--- Задание ---
Перепишите без изменений строки данных с самой первой и до строки с «can open doors» включительно.
----- Исходные данные -----
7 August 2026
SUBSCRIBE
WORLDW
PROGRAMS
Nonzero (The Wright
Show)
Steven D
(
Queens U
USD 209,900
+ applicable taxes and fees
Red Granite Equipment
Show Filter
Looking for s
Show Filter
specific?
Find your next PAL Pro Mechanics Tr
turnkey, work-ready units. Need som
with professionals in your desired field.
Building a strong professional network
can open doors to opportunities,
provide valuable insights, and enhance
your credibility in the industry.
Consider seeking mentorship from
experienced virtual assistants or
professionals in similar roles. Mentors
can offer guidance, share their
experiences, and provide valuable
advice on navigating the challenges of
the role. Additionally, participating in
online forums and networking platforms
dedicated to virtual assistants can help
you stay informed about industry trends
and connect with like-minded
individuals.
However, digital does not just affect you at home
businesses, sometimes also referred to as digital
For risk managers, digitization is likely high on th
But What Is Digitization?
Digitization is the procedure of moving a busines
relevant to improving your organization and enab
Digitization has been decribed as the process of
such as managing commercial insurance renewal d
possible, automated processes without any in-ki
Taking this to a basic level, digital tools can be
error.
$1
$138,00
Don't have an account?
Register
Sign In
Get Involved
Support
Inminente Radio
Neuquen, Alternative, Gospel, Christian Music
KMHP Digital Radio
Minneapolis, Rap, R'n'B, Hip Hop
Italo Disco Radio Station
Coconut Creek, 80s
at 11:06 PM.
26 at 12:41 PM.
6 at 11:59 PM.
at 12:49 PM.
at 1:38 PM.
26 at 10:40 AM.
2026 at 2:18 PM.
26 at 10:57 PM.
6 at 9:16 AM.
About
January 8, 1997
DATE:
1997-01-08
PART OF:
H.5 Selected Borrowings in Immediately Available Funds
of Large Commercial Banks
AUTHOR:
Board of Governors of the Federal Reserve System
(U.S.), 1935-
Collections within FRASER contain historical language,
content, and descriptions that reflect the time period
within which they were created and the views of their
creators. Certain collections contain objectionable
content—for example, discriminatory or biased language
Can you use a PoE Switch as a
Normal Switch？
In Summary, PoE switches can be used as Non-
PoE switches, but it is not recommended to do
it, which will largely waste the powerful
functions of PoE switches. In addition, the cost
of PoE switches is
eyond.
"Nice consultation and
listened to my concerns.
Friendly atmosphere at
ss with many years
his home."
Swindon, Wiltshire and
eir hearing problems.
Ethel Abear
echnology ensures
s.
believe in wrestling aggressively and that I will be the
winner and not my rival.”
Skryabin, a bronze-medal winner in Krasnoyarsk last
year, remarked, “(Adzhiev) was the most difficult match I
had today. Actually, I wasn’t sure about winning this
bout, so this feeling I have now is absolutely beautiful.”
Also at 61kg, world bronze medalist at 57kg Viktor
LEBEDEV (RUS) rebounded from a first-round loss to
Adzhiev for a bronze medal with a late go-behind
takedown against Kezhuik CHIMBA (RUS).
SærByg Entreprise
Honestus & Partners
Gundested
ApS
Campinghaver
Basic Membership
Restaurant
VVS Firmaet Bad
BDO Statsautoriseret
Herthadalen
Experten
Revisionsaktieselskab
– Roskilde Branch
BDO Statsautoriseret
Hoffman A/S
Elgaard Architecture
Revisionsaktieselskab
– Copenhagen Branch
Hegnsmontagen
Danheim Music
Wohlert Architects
-----
--- Результат ---
7 August 2026
SUBSCRIBE
WORLDW
PROGRAMS
Nonzero (The Wright
Show)
Steven D
(
Queens U
USD 209,900
+ applicable taxes and fees
Red Granite Equipment
Show Filter
Looking for s
Show Filter
specific?
Find your next PAL Pro Mechanics Tr
turnkey, work-ready units. Need som
with professionals in your desired field.
Building a strong professional network
can open doors to opportunities,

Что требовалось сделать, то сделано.